■ Exercises
A) Answer these questions from the food labels article below:
(i) Who wrote it?
(ii) In what year did the Nutrition Labeling and Education Act go into effect?
(iii) Which two agencies developed the guidelines?
B) For each statement, say whether it agrees with the food labels article below, and quote the words that decide it.
(i) The article was last updated in May 2006.
(ii) The Nutrition Labeling and Education Act went into effect in 1995.
(iii) A food label may show the vitamin and mineral content of a product.
C) List every macronutrient that the food labels article below says a label lists.
** Opening Document segment block **
Be Smart - Understanding Food Labels and Nutrition Facts
Written by Patty Poon, M.Sc.last updated: May 2006
Grocery shopping and reading labels are a delight for some and a real headache for others. Regardless of how you feel about them, determining whether a particular food product fits into your healthy diet plan has become easier. In addition to listing the amounts of macronutrients (fat, protein and carbohydrate including fiber), a food label may also indicate vitamin and mineral content of the product. This provides good information to help a consumer determine if a particular food product meet his or her nutritional needs.
What is on A Nutrition Facts Label?
Food labels are designed to help consumers make healthy food choices. In 1990, the Nutrition Labeling and Education Act went into effect. The USDA and the FDA developed these guidelines so that consumers would have access to useful nutritional information to help make smart choices.
But how do you make sense of a food label?
** Closing Document segment block **
** Opening Source material block **
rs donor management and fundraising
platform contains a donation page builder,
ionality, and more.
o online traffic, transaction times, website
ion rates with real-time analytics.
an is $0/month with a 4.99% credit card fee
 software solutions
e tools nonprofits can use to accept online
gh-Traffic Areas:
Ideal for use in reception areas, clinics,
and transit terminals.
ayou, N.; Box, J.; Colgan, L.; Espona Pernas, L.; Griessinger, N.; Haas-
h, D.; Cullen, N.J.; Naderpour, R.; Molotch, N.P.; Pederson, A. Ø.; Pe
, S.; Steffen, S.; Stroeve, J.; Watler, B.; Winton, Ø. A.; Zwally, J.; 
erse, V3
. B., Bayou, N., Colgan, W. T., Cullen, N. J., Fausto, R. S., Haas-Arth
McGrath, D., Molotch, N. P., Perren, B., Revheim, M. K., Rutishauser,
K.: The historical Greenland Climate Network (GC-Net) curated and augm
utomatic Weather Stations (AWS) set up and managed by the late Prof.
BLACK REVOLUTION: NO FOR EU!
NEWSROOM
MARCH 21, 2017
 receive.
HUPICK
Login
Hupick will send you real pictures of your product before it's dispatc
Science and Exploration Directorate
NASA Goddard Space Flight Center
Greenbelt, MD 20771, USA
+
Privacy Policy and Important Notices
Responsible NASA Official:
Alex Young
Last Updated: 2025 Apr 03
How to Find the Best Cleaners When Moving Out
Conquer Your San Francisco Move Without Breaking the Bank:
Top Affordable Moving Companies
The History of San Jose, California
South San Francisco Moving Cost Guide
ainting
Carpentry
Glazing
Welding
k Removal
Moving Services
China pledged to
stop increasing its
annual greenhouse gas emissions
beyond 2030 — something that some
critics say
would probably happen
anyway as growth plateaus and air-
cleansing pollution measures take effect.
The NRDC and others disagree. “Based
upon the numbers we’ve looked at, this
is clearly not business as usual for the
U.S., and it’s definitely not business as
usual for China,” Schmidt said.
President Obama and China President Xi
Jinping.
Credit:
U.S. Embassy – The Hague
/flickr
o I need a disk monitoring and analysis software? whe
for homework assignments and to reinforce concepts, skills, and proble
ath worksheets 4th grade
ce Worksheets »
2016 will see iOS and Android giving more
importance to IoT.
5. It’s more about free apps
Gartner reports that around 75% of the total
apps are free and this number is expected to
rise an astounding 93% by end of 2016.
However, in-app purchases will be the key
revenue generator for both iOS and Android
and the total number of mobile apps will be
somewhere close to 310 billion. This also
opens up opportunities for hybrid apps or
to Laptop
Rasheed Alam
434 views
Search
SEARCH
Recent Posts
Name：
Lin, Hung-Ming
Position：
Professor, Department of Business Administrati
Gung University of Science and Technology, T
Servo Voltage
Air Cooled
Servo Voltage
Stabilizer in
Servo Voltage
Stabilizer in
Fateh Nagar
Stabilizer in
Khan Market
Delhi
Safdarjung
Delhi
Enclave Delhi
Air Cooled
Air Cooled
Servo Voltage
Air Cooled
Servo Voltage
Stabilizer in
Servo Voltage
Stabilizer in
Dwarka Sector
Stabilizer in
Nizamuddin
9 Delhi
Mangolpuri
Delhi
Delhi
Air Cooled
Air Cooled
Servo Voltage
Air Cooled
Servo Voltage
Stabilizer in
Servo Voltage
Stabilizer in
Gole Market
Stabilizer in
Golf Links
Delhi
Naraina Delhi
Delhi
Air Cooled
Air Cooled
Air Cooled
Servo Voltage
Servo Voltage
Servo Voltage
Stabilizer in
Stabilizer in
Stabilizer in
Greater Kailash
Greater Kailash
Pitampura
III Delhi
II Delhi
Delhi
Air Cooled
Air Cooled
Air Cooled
** Closing Source material block **
■ Results
A)
(i) Patty Poon, M.Sc.
(ii) 1990
(iii) The USDA and the FDA

B)
(i) Yes: "last updated: May 2006"
(ii) No: "In 1990, the Nutrition Labeling and Education Act went into effect."
(iii) Yes: "a food label may also indicate vitamin and mineral content of the product"

C)
- fat
- protein
- carbohydrate (including fiber)